Exercise material:
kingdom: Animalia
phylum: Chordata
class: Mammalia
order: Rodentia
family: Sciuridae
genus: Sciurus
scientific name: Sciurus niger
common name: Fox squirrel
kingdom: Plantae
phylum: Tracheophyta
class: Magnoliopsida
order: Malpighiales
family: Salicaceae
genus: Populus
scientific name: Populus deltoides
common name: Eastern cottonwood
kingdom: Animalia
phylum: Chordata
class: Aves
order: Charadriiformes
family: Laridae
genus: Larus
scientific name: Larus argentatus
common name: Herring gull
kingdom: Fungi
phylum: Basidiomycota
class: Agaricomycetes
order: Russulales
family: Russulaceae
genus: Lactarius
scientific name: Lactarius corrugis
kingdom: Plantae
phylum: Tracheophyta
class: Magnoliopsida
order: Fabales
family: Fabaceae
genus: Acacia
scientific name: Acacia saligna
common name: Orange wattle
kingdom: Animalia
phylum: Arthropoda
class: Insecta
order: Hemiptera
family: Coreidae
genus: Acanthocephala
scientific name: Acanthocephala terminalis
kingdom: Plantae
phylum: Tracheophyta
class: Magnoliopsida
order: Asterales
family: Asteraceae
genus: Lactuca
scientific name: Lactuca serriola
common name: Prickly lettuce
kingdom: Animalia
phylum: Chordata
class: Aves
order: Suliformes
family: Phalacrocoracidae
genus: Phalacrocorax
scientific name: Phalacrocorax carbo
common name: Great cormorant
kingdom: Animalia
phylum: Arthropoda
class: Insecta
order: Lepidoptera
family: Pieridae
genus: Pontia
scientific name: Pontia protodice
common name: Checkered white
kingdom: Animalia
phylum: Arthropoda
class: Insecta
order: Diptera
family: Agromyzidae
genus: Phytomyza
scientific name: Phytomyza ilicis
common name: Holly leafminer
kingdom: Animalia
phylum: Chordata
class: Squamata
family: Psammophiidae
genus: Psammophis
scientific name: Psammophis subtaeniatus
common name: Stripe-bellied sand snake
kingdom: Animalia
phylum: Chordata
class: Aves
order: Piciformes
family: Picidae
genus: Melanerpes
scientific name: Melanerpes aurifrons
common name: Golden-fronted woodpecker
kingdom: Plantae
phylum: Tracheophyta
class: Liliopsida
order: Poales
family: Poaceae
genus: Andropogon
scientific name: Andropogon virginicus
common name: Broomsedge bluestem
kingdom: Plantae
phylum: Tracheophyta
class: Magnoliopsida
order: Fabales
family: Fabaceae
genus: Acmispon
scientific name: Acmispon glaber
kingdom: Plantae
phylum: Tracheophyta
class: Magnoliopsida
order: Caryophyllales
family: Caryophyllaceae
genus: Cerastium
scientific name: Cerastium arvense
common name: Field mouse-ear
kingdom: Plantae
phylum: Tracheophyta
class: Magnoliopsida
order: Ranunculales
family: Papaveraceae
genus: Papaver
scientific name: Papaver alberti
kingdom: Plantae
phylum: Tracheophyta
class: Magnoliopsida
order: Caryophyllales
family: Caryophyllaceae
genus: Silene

Aim:
Could you put every line from all the records above into a single numbered list, leaving out any blank lines?

Solution:
1. kingdom: Animalia
2. phylum: Chordata
3. class: Mammalia
4. order: Rodentia
5. family: Sciuridae
6. genus: Sciurus
7. scientific name: Sciurus niger
8. common name: Fox squirrel
9. kingdom: Plantae
10. phylum: Tracheophyta
11. class: Magnoliopsida
12. order: Malpighiales
13. family: Salicaceae
14. genus: Populus
15. scientific name: Populus deltoides
16. common name: Eastern cottonwood
17. kingdom: Animalia
18. phylum: Chordata
19. class: Aves
20. order: Charadriiformes
21. family: Laridae
22. genus: Larus
23. scientific name: Larus argentatus
24. common name: Herring gull
25. kingdom: Fungi
26. phylum: Basidiomycota
27. class: Agaricomycetes
28. order: Russulales
29. family: Russulaceae
30. genus: Lactarius
31. scientific name: Lactarius corrugis
32. kingdom: Plantae
33. phylum: Tracheophyta
34. class: Magnoliopsida
35. order: Fabales
36. family: Fabaceae
37. genus: Acacia
38. scientific name: Acacia saligna
39. common name: Orange wattle
40. kingdom: Animalia
41. phylum: Arthropoda
42. class: Insecta
43. order: Hemiptera
44. family: Coreidae
45. genus: Acanthocephala
46. scientific name: Acanthocephala terminalis
47. kingdom: Plantae
48. phylum: Tracheophyta
49. class: Magnoliopsida
50. order: Asterales
51. family: Asteraceae
52. genus: Lactuca
53. scientific name: Lactuca serriola
54. common name: Prickly lettuce
55. kingdom: Animalia
56. phylum: Chordata
57. class: Aves
58. order: Suliformes
59. family: Phalacrocoracidae
60. genus: Phalacrocorax
61. scientific name: Phalacrocorax carbo
62. common name: Great cormorant
63. kingdom: Animalia
64. phylum: Arthropoda
65. class: Insecta
66. order: Lepidoptera
67. family: Pieridae
68. genus: Pontia
69. scientific name: Pontia protodice
70. common name: Checkered white
71. kingdom: Animalia
72. phylum: Arthropoda
73. class: Insecta
74. order: Diptera
75. family: Agromyzidae
76. genus: Phytomyza
77. scientific name: Phytomyza ilicis
78. common name: Holly leafminer
79. kingdom: Animalia
80. phylum: Chordata
81. class: Squamata
82. family: Psammophiidae
83. genus: Psammophis
84. scientific name: Psammophis subtaeniatus
85. common name: Stripe-bellied sand snake
86. kingdom: Animalia
87. phylum: Chordata
88. class: Aves
89. order: Piciformes
90. family: Picidae
91. genus: Melanerpes
92. scientific name: Melanerpes aurifrons
93. common name: Golden-fronted woodpecker
94. kingdom: Plantae
95. phylum: Tracheophyta
96. class: Liliopsida
97. order: Poales
98. family: Poaceae
99. genus: Andropogon
100. scientific name: Andropogon virginicus
101. common name: Broomsedge bluestem
102. kingdom: Plantae
103. phylum: Tracheophyta
104. class: Magnoliopsida
105. order: Fabales
106. family: Fabaceae
107. genus: Acmispon
108. scientific name: Acmispon glaber
109. kingdom: Plantae
110. phylum: Tracheophyta
111. class: Magnoliopsida
112. order: Caryophyllales
113. family: Caryophyllaceae
114. genus: Cerastium
115. scientific name: Cerastium arvense
116. common name: Field mouse-ear
117. kingdom: Plantae
118. phylum: Tracheophyta
119. class: Magnoliopsida
120. order: Ranunculales
121. family: Papaveraceae
122. genus: Papaver
123. scientific name: Papaver alberti
124. kingdom: Plantae
125. phylum: Tracheophyta
126. class: Magnoliopsida
127. order: Caryophyllales
128. family: Caryophyllaceae
129. genus: Silene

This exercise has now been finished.